- [PROBLEM DETAILS] Take the entries below and return them unchanged.

───── DATA FOR REVIEW

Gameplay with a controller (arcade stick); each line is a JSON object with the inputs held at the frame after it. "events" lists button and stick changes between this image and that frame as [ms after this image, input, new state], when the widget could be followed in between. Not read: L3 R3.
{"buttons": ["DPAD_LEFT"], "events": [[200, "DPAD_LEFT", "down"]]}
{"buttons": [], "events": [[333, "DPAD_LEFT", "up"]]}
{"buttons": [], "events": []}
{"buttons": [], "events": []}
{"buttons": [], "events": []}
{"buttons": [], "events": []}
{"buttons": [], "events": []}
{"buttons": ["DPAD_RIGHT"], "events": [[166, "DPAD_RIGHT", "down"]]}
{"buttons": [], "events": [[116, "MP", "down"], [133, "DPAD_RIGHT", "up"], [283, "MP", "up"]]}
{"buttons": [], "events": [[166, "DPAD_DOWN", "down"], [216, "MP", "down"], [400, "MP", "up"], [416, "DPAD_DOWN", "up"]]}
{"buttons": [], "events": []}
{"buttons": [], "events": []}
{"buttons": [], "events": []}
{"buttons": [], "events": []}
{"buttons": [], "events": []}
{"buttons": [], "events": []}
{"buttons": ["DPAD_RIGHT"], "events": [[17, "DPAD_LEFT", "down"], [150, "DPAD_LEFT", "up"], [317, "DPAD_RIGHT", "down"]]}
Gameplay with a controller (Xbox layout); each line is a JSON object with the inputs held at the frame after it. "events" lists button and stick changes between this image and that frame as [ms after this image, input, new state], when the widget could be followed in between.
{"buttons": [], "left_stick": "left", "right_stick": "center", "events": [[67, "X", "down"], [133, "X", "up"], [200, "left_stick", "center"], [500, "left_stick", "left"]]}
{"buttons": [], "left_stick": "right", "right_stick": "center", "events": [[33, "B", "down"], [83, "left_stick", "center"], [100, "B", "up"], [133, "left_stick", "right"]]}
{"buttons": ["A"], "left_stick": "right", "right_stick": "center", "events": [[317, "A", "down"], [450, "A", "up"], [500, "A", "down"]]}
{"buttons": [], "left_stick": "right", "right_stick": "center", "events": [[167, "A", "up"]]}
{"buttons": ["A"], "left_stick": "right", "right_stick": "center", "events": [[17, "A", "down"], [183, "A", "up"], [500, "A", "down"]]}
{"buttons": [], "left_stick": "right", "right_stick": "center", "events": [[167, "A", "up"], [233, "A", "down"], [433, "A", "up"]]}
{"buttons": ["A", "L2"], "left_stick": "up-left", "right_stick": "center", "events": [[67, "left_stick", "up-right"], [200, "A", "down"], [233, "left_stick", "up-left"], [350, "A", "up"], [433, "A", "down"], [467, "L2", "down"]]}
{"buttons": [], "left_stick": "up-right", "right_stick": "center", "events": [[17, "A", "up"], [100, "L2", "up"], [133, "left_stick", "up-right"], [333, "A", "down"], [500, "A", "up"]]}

──────────

- [WORKED SOLUTION]
Gameplay with a controller (arcade stick); each line is a JSON object with the inputs held at the frame after it. "events" lists button and stick changes between this image and that frame as [ms after this image, input, new state], when the widget could be followed in between. Not read: L3 R3.
{"buttons": ["DPAD_LEFT"], "events": [[200, "DPAD_LEFT", "down"]]}
{"buttons": [], "events": [[333, "DPAD_LEFT", "up"]]}
{"buttons": [], "events": []}
{"buttons": [], "events": []}
{"buttons": [], "events": []}
{"buttons": [], "events": []}
{"buttons": [], "events": []}
{"buttons": ["DPAD_RIGHT"], "events": [[166, "DPAD_RIGHT", "down"]]}
{"buttons": [], "events": [[116, "MP", "down"], [133, "DPAD_RIGHT", "up"], [283, "MP", "up"]]}
{"buttons": [], "events": [[166, "DPAD_DOWN", "down"], [216, "MP", "down"], [400, "MP", "up"], [416, "DPAD_DOWN", "up"]]}
{"buttons": [], "events": []}
{"buttons": [], "events": []}
{"buttons": [], "events": []}
{"buttons": [], "events": []}
{"buttons": [], "events": []}
{"buttons": [], "events": []}
{"buttons": ["DPAD_RIGHT"], "events": [[17, "DPAD_LEFT", "down"], [150, "DPAD_LEFT", "up"], [317, "DPAD_RIGHT", "down"]]}
Gameplay with a controller (Xbox layout); each line is a JSON object with the inputs held at the frame after it. "events" lists button and stick changes between this image and that frame as [ms after this image, input, new state], when the widget could be followed in between.
{"buttons": [], "left_stick": "left", "right_stick": "center", "events": [[67, "X", "down"], [133, "X", "up"], [200, "left_stick", "center"], [500, "left_stick", "left"]]}
{"buttons": [], "left_stick": "right", "right_stick": "center", "events": [[33, "B", "down"], [83, "left_stick", "center"], [100, "B", "up"], [133, "left_stick", "right"]]}
{"buttons": ["A"], "left_stick": "right", "right_stick": "center", "events": [[317, "A", "down"], [450, "A", "up"], [500, "A", "down"]]}
{"buttons": [], "left_stick": "right", "right_stick": "center", "events": [[167, "A", "up"]]}
{"buttons": ["A"], "left_stick": "right", "right_stick": "center", "events": [[17, "A", "down"], [183, "A", "up"], [500, "A", "down"]]}
{"buttons": [], "left_stick": "right", "right_stick": "center", "events": [[167, "A", "up"], [233, "A", "down"], [433, "A", "up"]]}
{"buttons": ["A", "L2"], "left_stick": "up-left", "right_stick": "center", "events": [[67, "left_stick", "up-right"], [200, "A", "down"], [233, "left_stick", "up-left"], [350, "A", "up"], [433, "A", "down"], [467, "L2", "down"]]}
{"buttons": [], "left_stick": "up-right", "right_stick": "center", "events": [[17, "A", "up"], [100, "L2", "up"], [133, "left_stick", "up-right"], [333, "A", "down"], [500, "A", "up"]]}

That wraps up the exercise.